Task instructions.
**1)** Render this sentence from the article on AI companionship into Spanish: "According to Fortune Business Insights, the AI companion market is projected to exceed $400 billion by 2034."
**2)** From the article on AI companionship, quote the words starting at "VivaTech turned ten" and ending at "or a curse?".
**3)** Extend the VivaTech article on AI companionship, picking up after its final sentence.

Text passage.
--- --- ---
VivaTech turned ten this year and Europe’s biggest tech showcase has never been louder, shinier, or more crowded. But walking the show floors, France 24 tech reporters Charlotte Lam and Peter O’Brien were drawn to one topic: not about productivity or performance, but about companionship and how the booming AI market is filling that void. Is it a cure or a curse?
The World Health Organisation estimates one in six people globally now experience persistent loneliness. Into that gap, an entire industry has emerged: companion robots, AI girlfriends and boyfriends, chatbots that never sleep and never judge.
According to Fortune Business Insights, the AI companion market is projected to exceed $400 billion by 2034.
At this year’s VivaTech, everyday users were candid.
“People say AI is biased and stuff, but friends and family are always a lot more biased and often don’t fully understand their own motivations and thoughts,” said one engineering student.
Another interviewee said she turned to various AI chatbots whenever she was feeling down. “I talk to Meta AI when I have a heartbreak. I talk to AI every day – ChatGPT, Gemini and Meta AI.”
“AI will tell me what I want to hear,” she said. “AI won’t be as realistic as a human. That’s why I prefer talking to AI.”
These answers are precisely what alarms technologist Daniel Barcay, senior fellow and former executive director at the Center for Humane Technology, the nonprofit behind the documentary The Social Dilemma. He draws a direct parallel to the early days of social media.
--- --- ---
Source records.
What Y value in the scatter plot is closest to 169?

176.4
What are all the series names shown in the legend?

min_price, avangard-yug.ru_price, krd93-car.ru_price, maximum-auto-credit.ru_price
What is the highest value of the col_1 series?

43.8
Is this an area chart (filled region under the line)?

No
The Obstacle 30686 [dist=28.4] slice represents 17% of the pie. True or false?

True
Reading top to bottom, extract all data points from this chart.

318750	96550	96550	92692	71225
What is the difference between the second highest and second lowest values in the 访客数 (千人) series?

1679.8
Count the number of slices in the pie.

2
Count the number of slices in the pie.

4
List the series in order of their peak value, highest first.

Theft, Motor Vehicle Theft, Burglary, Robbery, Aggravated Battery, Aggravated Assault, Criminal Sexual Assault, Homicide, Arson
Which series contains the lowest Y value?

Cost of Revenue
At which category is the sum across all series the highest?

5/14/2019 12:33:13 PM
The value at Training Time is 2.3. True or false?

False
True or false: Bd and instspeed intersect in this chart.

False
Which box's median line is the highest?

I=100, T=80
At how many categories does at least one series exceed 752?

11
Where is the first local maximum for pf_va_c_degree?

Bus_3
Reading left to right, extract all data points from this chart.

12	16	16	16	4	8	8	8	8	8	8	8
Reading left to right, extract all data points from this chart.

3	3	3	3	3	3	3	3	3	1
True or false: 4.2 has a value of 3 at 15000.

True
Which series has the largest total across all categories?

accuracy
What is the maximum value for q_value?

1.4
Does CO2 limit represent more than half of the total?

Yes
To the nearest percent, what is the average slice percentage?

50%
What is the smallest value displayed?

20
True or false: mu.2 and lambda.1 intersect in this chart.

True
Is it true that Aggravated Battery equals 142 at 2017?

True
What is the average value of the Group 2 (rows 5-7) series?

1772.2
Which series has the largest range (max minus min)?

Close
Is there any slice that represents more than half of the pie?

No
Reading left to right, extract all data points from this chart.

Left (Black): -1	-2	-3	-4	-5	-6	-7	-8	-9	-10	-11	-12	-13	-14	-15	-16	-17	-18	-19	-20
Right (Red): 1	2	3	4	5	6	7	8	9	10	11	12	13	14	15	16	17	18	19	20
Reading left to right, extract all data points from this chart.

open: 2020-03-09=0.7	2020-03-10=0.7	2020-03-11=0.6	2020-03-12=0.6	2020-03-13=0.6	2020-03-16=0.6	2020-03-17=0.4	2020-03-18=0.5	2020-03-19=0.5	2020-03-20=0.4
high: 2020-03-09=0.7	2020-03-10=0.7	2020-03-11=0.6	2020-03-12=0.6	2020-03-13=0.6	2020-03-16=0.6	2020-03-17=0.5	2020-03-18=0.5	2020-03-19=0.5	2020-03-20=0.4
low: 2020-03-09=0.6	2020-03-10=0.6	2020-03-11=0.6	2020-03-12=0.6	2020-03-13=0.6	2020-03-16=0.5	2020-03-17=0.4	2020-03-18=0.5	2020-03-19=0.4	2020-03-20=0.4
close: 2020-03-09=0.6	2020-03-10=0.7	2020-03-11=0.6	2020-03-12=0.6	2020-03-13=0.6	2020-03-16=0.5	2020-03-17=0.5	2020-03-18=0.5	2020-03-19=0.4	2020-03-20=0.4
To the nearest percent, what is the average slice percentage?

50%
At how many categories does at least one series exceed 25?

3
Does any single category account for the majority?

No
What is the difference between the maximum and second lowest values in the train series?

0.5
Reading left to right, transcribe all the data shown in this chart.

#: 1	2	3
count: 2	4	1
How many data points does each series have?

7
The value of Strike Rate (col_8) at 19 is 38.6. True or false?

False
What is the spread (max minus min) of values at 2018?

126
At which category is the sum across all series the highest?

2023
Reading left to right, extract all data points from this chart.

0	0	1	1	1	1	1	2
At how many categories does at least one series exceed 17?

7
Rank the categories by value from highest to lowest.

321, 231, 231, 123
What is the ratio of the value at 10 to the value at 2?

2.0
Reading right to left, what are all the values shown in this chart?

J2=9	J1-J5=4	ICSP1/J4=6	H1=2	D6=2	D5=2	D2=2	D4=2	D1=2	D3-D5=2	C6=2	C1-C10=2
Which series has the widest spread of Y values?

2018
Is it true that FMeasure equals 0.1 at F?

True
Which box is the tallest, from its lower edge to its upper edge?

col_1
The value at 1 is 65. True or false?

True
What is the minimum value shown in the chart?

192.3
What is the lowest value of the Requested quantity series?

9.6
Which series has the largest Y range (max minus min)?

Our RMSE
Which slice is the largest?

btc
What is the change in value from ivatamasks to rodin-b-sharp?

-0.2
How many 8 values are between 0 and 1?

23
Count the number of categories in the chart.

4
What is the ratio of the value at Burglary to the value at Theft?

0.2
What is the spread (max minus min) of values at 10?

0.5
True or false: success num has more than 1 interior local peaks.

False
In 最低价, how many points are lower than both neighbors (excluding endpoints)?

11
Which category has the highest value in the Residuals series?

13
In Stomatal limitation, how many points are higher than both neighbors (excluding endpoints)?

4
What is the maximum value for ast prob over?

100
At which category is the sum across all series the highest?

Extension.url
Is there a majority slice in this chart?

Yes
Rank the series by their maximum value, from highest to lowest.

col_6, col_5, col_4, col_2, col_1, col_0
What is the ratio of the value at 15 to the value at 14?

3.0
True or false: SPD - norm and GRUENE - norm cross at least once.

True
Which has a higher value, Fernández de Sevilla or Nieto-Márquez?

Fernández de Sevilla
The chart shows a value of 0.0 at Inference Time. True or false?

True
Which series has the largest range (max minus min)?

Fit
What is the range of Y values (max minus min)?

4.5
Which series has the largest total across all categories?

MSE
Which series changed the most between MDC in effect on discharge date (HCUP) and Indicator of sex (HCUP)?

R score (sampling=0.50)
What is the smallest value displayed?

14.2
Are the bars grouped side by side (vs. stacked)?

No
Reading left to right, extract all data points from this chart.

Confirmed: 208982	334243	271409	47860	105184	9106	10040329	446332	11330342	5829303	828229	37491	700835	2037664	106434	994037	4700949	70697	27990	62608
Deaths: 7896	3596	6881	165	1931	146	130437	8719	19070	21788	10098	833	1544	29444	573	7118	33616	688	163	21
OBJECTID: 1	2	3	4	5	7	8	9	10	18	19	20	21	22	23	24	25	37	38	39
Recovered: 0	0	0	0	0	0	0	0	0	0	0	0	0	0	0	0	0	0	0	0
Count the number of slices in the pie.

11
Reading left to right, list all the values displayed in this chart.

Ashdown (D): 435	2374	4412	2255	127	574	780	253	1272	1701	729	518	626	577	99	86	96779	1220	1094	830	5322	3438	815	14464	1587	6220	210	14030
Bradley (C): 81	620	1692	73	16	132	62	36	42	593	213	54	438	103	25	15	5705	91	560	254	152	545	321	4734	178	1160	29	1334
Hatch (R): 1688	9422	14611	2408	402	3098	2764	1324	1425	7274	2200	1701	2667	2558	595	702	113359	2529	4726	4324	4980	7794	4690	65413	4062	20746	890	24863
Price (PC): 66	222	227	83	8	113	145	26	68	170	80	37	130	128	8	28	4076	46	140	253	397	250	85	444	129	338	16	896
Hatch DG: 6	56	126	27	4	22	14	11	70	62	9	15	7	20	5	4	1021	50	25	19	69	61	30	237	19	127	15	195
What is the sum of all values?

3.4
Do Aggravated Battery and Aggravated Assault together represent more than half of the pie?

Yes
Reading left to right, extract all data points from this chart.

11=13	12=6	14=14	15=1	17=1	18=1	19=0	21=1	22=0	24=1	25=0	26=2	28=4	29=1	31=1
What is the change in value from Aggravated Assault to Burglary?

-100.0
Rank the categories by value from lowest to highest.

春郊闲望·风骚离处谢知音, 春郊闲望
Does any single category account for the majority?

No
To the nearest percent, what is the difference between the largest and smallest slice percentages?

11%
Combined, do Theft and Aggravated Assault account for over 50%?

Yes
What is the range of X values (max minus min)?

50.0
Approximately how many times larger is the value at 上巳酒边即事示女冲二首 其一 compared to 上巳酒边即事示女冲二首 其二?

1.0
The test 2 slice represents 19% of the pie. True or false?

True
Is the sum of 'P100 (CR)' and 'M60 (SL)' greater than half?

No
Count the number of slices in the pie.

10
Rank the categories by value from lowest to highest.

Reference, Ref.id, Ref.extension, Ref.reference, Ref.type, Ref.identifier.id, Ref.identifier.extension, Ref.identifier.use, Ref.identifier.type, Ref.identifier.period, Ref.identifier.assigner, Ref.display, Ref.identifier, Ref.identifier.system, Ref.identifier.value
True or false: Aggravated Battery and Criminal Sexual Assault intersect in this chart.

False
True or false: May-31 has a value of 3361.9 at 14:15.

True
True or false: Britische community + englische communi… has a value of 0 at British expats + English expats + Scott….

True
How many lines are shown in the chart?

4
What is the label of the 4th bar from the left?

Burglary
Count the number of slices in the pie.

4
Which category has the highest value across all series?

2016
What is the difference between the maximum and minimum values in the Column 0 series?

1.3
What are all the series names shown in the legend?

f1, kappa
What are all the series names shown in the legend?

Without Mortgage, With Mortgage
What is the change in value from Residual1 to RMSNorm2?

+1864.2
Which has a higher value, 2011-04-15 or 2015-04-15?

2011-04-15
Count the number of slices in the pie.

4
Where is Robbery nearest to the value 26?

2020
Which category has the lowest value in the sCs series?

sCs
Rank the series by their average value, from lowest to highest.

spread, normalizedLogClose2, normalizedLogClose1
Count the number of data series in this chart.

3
--- --- ---
Answers to the problems.
**1)** Según Fortune Business Insights, se prevé que el mercado de los compañeros de IA supere los 400.000 millones de dólares para 2034.

**2)**
VivaTech turned ten this year and Europe’s biggest tech showcase has never been louder, shinier, or more crowded. But walking the show floors, France 24 tech reporters Charlotte Lam and Peter O’Brien were drawn to one topic: not about productivity or performance, but about companionship and how the booming AI market is filling that void. Is it a cure or a curse?

**3)**
“If you think back a decade, we had these simple stories about how it was going to connect the world. Of course, it did some of that. But these simple, beautiful stories gave way to a much more fraught picture,” he said.
His concern isn’t that AI companionship can’t work – it’s that it isn’t currently designed to.
“People are getting this sort of saccharine, simple, narcissistic kind of relationship. The more we lean on AI relationships, the more we disconnect from the real ones,” he told FRANCE 24.
“People are getting used to this kind of mirror, reflection and sycophancy. It makes it much harder to form a relationship with someone where you truly appear, where you can’t be the centre of the universe.
“In theory, maybe it’s possible to form deep relationships that help you understand yourself and others, so I’m not saying that’s impossible. But today’s technology is not being incentivised to do that.”
On the show floors, companion robots were everywhere – and the hardware has come a long way. French startup Enchanted Tools was drawing crowds with Miroka, a robot whose animated face is deliberately designed to disarm.
“Most humanoid robots today are kind of scary – full-metal, bipedal machines,” explained sales manager Blaise de Préville. “We took the complete opposite approach, creating animated characters first. We even made short films for them.”
Miroka is built for environments where the people it meets aren’t tech specialists, such as care homes, hospitals, hotels.
“The face is our primary vector of communication,” de Préville said. “When you see the ears moving, you feel like the robot is listening to you.”
Maxtronics, the French robotics company behind the humanoid robot NAO, has spent years thinking about where that line sits.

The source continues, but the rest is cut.